Bern, 04.03.2012
(qi) Morgen Montag soll sich die kleine Kammer zum zweiten Mal mit der Frage eines Niqab-Verbots in der Schweiz auseinandersetzen. Dabei geht es um eine Motion des islamophoben SVP-Nationalrats Oskar Freysinger. Im vergangenen September winkte die grosse Kammer das Begehren mit 101 zu 77 Stimmen bei 9 Enthaltungen noch deutlich durch. Freysinger, ein glühender Geert Wilders Sympathisant, hat die Motion so formuliert, dass zunächst der Eindruck entstehen könnte, sie richte sich gegen vermummte Demonstranten und Hooligans. Der Vorstoss zielt jedoch deutlich auf Trägerinnen des islamischen Gesichtsschleiers (Niqab) ab, die bei Zustimmung aus allen öffentlichen Verkehrsmitteln verbannt werden könnten. Allerdings gibt es guten Grund zur Annahme, dass die Motion morgen Schiffbruch erleiden wird.
Staatspolitische Kommission des Ständerats erneut gegen ein Niqab-Verbot
Mitte Januar 2012 verwarf die staatspolitische Kommission des Ständerates die Motion mit 7 zu 3 Stimmen klar. Sie empfiehlt der kleinen Kammer die Ablehnung des Vorstosses. Vor fast genau einem Jahr sprach sich der Ständerat schon einmal gegen eine Standesinitiative aus dem Kanton Aargau aus, die ein “nationales Verhüllungsverbot” gefordert hatte. Nicht zuletzt deshalb dürfte Freysinger seiner Motion den Anschein eines differenzierten Begehrens verpasst haben, als er sich auf ein Verbot im öffentlichen Verkehr, im Umgang mit Ämtern und bei Kundgebungen beschränkte.
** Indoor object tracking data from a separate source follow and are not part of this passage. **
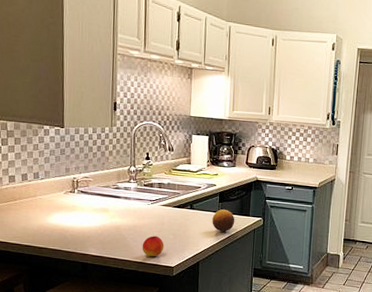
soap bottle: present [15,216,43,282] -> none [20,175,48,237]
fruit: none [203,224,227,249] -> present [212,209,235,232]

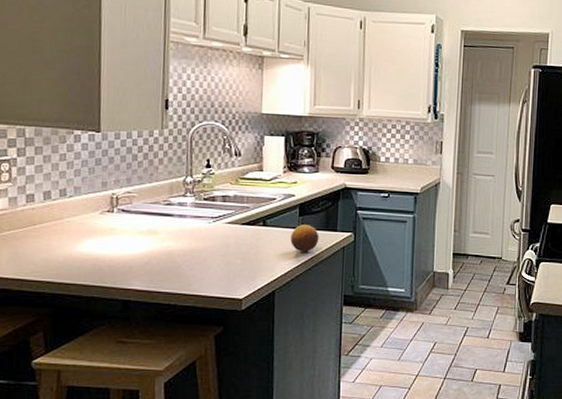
peach: present [142,236,164,257] -> none [201,261,230,288]

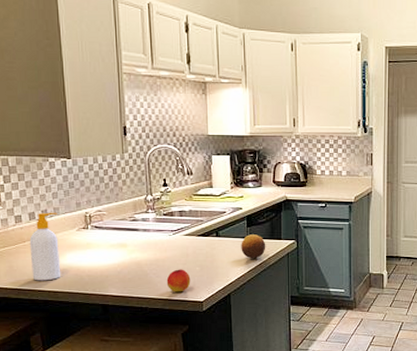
soap bottle: none [40,191,78,271] -> present [29,212,61,281]
peach: none [201,261,230,288] -> present [166,269,191,293]

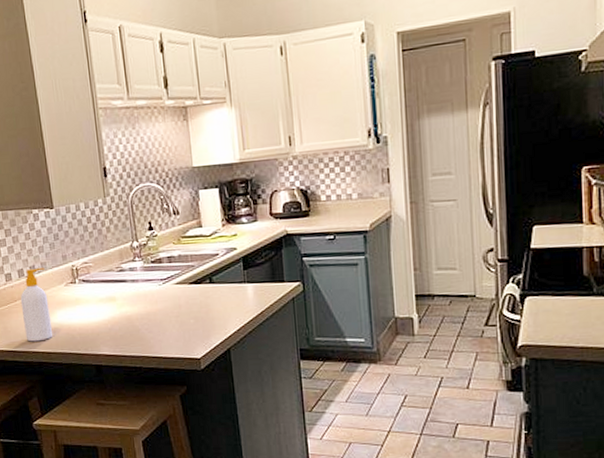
peach: present [166,269,191,293] -> none [159,322,186,349]
fruit: present [241,234,266,259] -> none [238,278,267,307]

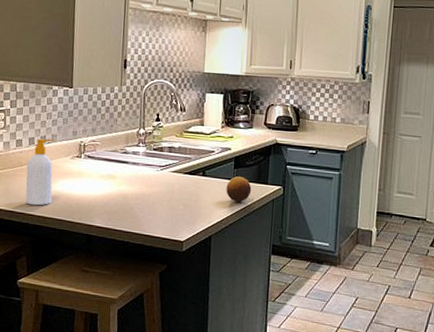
fruit: none [238,278,267,307] -> present [226,176,252,203]

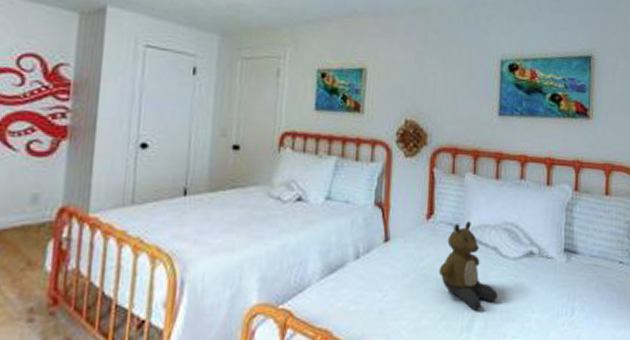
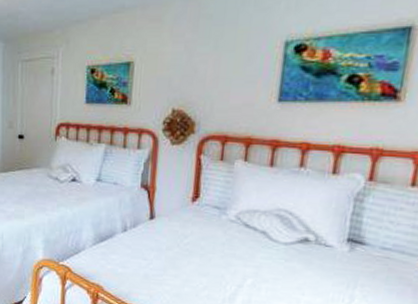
bear: present [438,221,498,309] -> none [202,205,264,285]

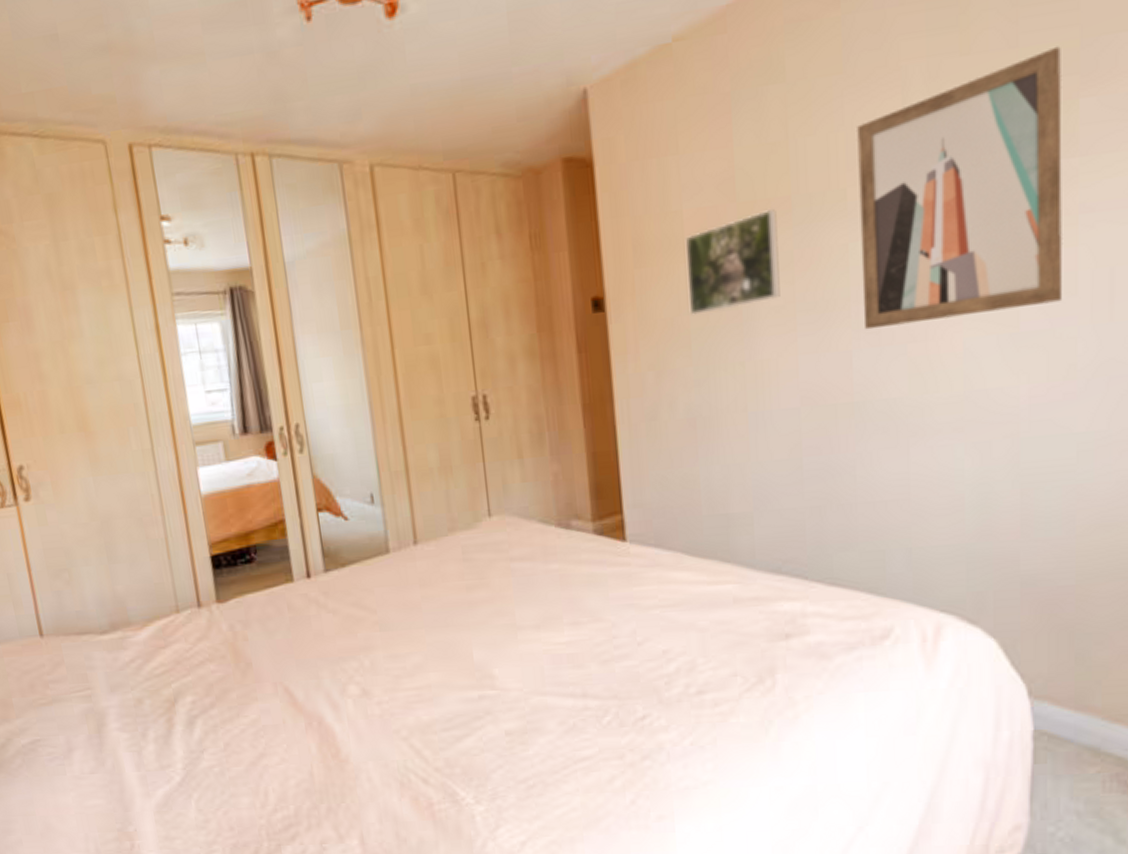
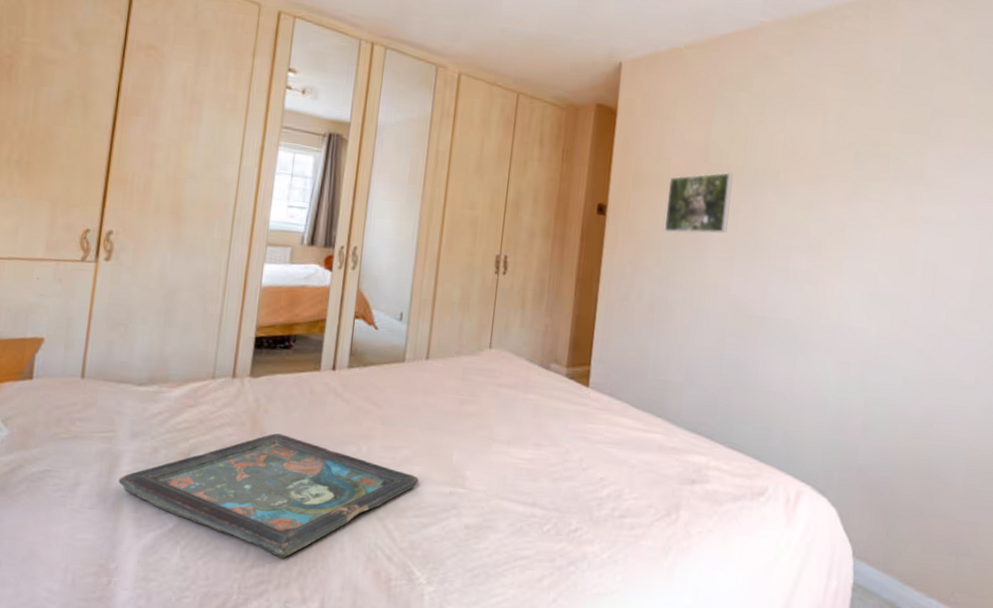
decorative tray: none [110,661,439,797] -> present [118,433,419,559]
wall art: present [857,46,1062,330] -> none [779,115,920,278]

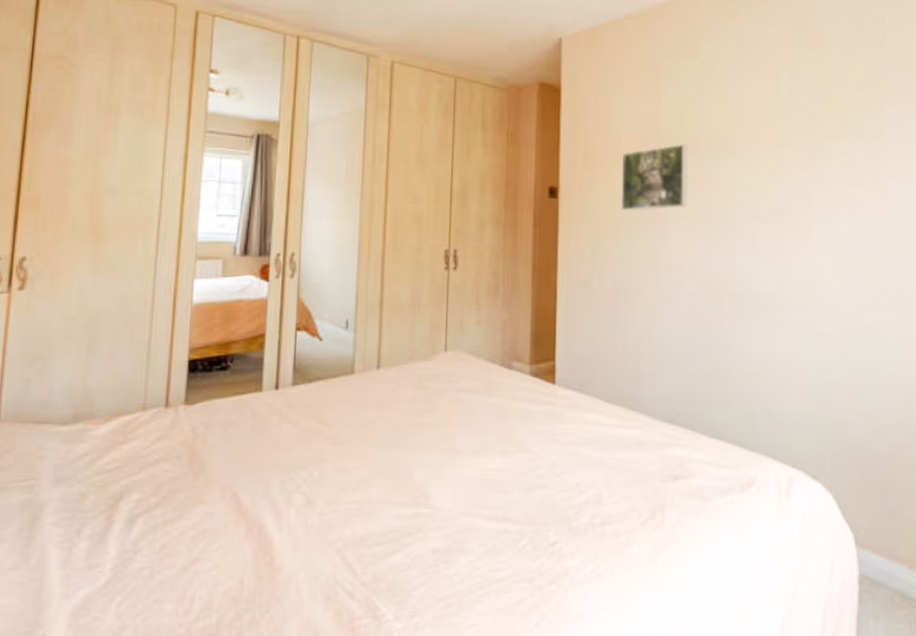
decorative tray: present [118,433,419,559] -> none [43,465,378,606]

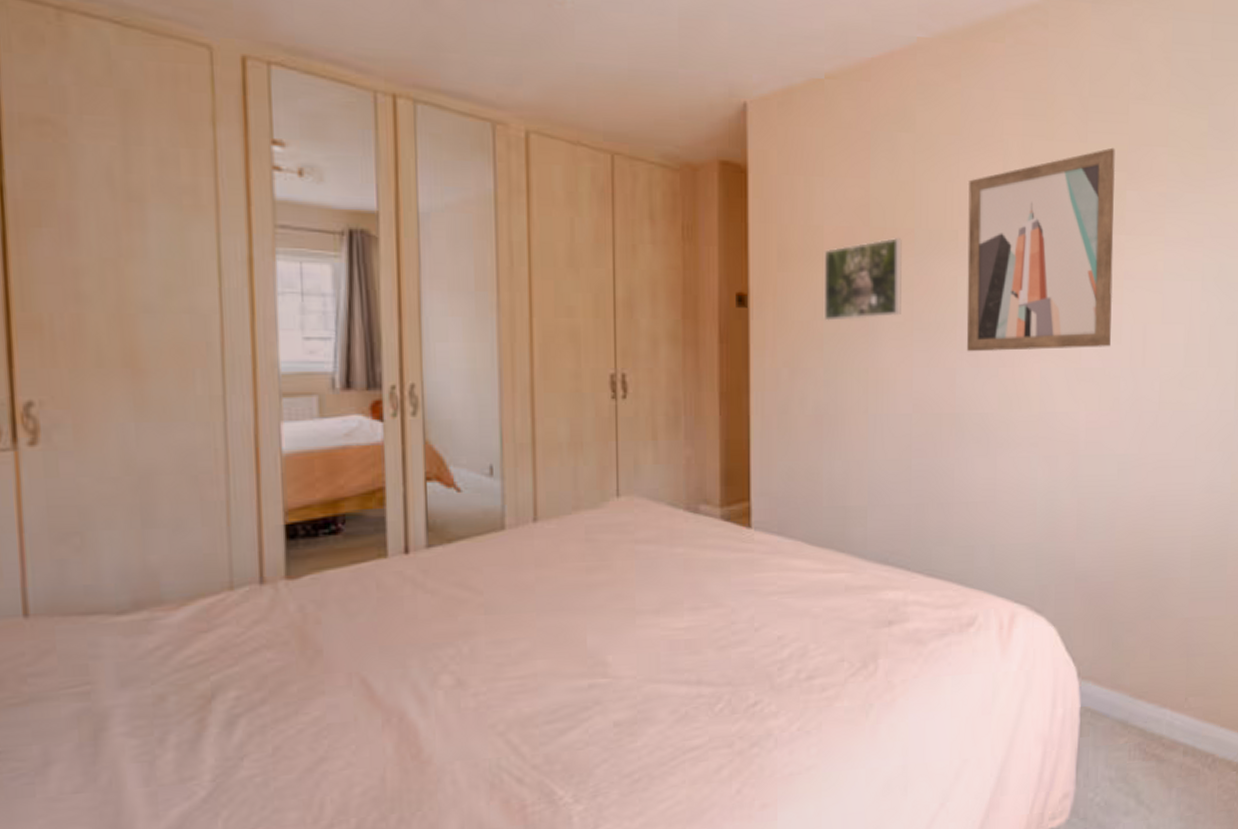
wall art: none [744,70,876,240] -> present [966,147,1115,352]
Personenidentifizierung auch ohne Verbot kein Problem
Freysinger bemüht im Zusammenhang mit seiner Motion ein sicherheitspolitisches Anliegen, wie er selbst betont. Darum soll der Passus auch ins Gesetz über Massnahmen zur Wahrung der inneren Sicherheit (BWIS) aufgenommen werden. Schliesslich müssten Personen vor einer Behörde, im öffentlichen Verkehr und bei Demonstrationen identifizierbar sein, so der SVP-Nationalrat.
Dass auch verschleierte Frauen bei Behördenkontakt ohne Anstalten ihr Gesicht zeigen müssen, bezweifelt keine islamische Organisation in der Schweiz. Es sind keinerlei praktische Probleme bekannt bei der Identifizierung von muslimischen Frauen. Die bestehende Gesetzgebung reicht aus, um in notwendigen Situationen, wie auf einer Amtsstelle oder an Grenzübergängen, die Preisgabe des Gesichts auch von verschleierten Frauen einzufordern.
Ausserdem dürfen praktische Probleme mit gewalttätigen Demonstranten oder Hooligans nicht auf Kosten der Religions- und Kultusfreiheit angegangen werden. Gerade gewaltbereite Demonstranten und Hooligans dürfte ein weiteres Vermummungsverbot – neben den in vielen Kantonen bereits bestehenden – kaum beeindrucken.